Spor, adil mücadelenin alanı olmalıdır. Tribünlerde yer alan milyonlarca insan, kazanmayı ve kaybetmeyi aynı tutkuyla yaşar. Ancak ne zaman ki bir takım sahada istediğini alamaz, suçlu olarak hakemler hedef gösterilir. Yıllardır bu çark böyle dönüyor. Başarısızlıklar, yanlış taktikler, eksik kadro planlamaları görmezden gelinir ve faturası hakemlere kesilir. Peki, gerçekten suçlu olan hakemler mi?
Futbol, basketbol, boks… Hangi spor branşı olursa olsun, bir hakemin verdiği kararlar üzerinde yoğun bir baskı oluşur. Özellikle kritik anlarda alınan kararlar, takımların teknik ekipleri ve taraftarlar tarafından anında eleştirilir. Bazı yöneticiler ve spor kulüpleri, başarısız olduklarında önce kendi eksiklerini analiz etmek yerine, hakemleri hedef tahtasına koymayı tercih eder. Bu yetmezmiş gibi, kimi zaman siyasi erkler devreye girer. Kulüpler, hakem kararlarını manipüle etmek için üst düzey makamlarla temas kurmaya çalışır ve sporun bağımsızlığına büyük zarar verirler.

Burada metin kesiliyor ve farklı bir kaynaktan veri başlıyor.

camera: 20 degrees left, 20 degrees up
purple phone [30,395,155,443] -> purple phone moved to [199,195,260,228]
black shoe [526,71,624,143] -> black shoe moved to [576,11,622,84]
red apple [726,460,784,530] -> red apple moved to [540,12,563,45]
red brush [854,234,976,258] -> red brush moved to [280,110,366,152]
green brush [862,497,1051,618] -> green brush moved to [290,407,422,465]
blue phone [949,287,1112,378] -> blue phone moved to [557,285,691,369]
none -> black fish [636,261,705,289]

Hakemlik, tarafsızlık üzerine kuruludur. Ancak günümüzde tarafsız olmak giderek zorlaşıyor. Sosyal medyanın etkisiyle hakemler üzerinde oluşturulan linç kültürü, sporun ruhuna zarar veriyor. Maç sonrası hakemlerin isimleri karalanıyor, yanlış yorumlarla hedef gösteriliyor ve taraftarların öfkesine maruz bırakılıyorlar. Hatta öyle ki, kimi hakemler yalnızca mesleklerini icra ettikleri için tehditler almak zorunda kalıyor. İşte tam bu noktada sorulması gereken kritik soru şu: Spor gerçekten adaletin ve rekabetin alanı mı, yoksa güçlülerin kendi çıkarlarına göre yönlendirdiği bir oyun mu?
Bir hakem olarak, aldığım her kararın yalnızca sporun kuralları çerçevesinde değerlendirileceğine inanmak istiyorum. Ancak, yıllardır gördüğümüz tablo pek de böyle değil. Hatalı bir yönetim sürecine sahip olan takımlar, başarısızlıklarını hakem kararlarına bağlayarak kendi sorumluluklarından kaçıyorlar. Bunun sonucunda, hakemlerin itibarı zedeleniyor ve mesleklerini tarafsız bir şekilde icra etmeleri giderek zorlaşıyor.
Sporun siyasetten bağımsız olması gerektiğini savunan sosyal demokrat bir bakış açısıyla hareket etmek, bu döngüyü kırmanın en önemli adımlarından biridir. Hakemler, herhangi bir siyasi ya da ekonomik gücün etkisinde kalmadan yalnızca sporun ruhuna hizmet etmelidir. Sporcular sahada mücadele ederken, biz hakemler adaletin sesi olmak zorundayız. Eğer bu ses susturulursa, spor yalnızca güç sahiplerinin elinde şekillenen bir oyuna dönüşür.
Başarı, sahada kazanılır. Politik destekle değil, adaletle… Ve en önemlisi, sporun hakemleri hedef göstermek yerine, kendi eksiklerini kabul eden yöneticilere ihtiyacı var. Çünkü hakemler, sporun düzenini koruyan son savunma hattıdır.